Che fine hanno fatto quegli amici giapponesi?
Anni fa un gemellaggio portò in paese alcuni ragazzi giapponesi di un centro colpito dallo tsunami. Oggi una famiglia è in angoscia e chiede aiuto a Erica, nel Sol Levante per lavoro
«Diversi anni fa il nostro paese di Besano ha fatto un gemellaggio con un paese del Giappone, "Utatsu", oggi parte della cittadina di Minamisanriku». «In tre circostanze alcune famiglie besanesi hanno ospitato diversi ragazzi giapponesi e nel 1999 un gruppo di noi si e’ recato ad Utatsu ed in queste occasioni sono nate delle amicizie. Purtroppo, sino ad oggi, non siamo riusciti ad avere notizie in merito ai sopravvissuti». Incomincia così la lettera inviata dalla famiglia Bianchini a Varesenews qualche giorno fa per chiedere aiuto.
Una richiesta che dal tono sembra quasi priva di speranza. Uno dei motivi sta nell’unica risposta ricevuta dalla famiglia Bianchini, vale a dire quella dell’ambasciata italiana a Tokyo: “Gentile famiglia Bianchini, da una prima verifica ci risulta che il paese di Utatsu, si trova nell’area piu’ colpita dallo tsunami e ha riportato danni di notevole entita’. nel sito http://www.kahoku.co.jp/news/2011/03/20110316t13049.htm si puo’ vedere un’immagine della cittadina. In questo momento continuano le ricerche delle persone disperse».
Ricordi, amicizie e rapporti, nati da quel viaggio e dal gemellaggio che oggi sono stati forse spezzati dal terremoto. Ma i Bianchini non si danno per vinti: «Non riusciamo nemmeno a metterci in contatto telefonico in quanto la linea risulta sempre occupata».
E qui entra in gioco Varesenews. I Bianchini, come migliaia di altri lettori, hanno seguito i racconti che Erica Borile invia periodicamente dal Giappone e che per prima, come testimone “per caso” e al di fuori dei canali giornalistici, ha raccontato il terremoto fin dalle prime ore.
«Ci chiedavamo se la signorina Erica non avesse un canale piu’ diretto per eventualmente sapere a chi possiamo rivolgerci per riuscire a sapere qualcosa di alcune persone di Utatsu family Koki Yamauchi; family Hisayuki Abe; family Hiroshi Onodera».

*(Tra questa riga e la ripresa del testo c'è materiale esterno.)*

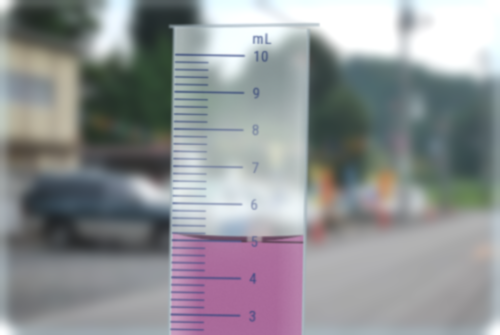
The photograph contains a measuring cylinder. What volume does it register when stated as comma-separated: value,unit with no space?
5,mL
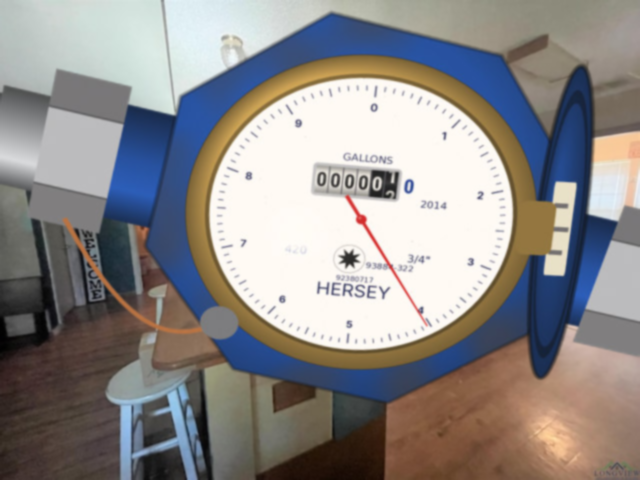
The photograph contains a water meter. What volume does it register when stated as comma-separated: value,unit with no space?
14.0,gal
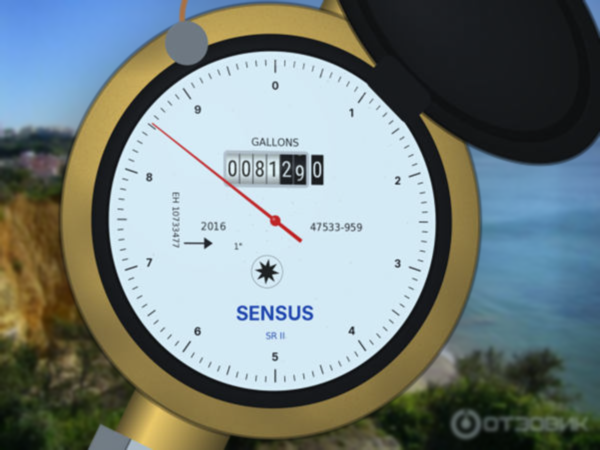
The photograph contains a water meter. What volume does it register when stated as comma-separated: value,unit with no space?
81288.5,gal
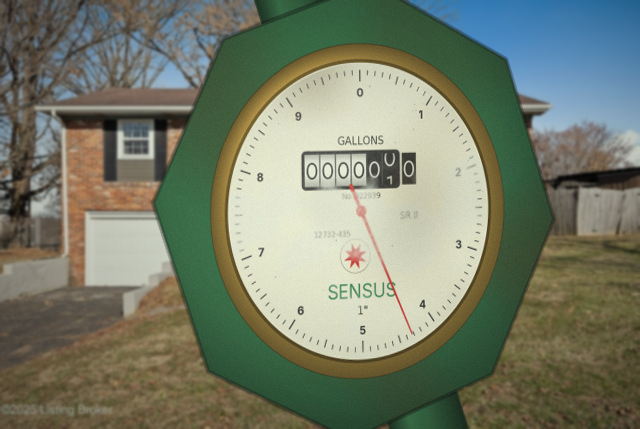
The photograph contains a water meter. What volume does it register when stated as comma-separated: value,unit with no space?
4.3,gal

Abbiamo ovviamente girato la richiesta a Erica, tuttora in Giappone per motivi di lavoro. Ecco la sua risposta: «Quello che posso fare è controllare i siti che danno informazioni sui rifugiati e i sopravvissuti cercando i loro nomi. Poi contatterò l’associazione OGA, una scuola internazionale di Aomori che ha organizzato un servizio di soccorso e distribuzione di viveri proprio bella zona di Minamisanriku. Non ho idea di cosa possa venirne fuori ma ci provo».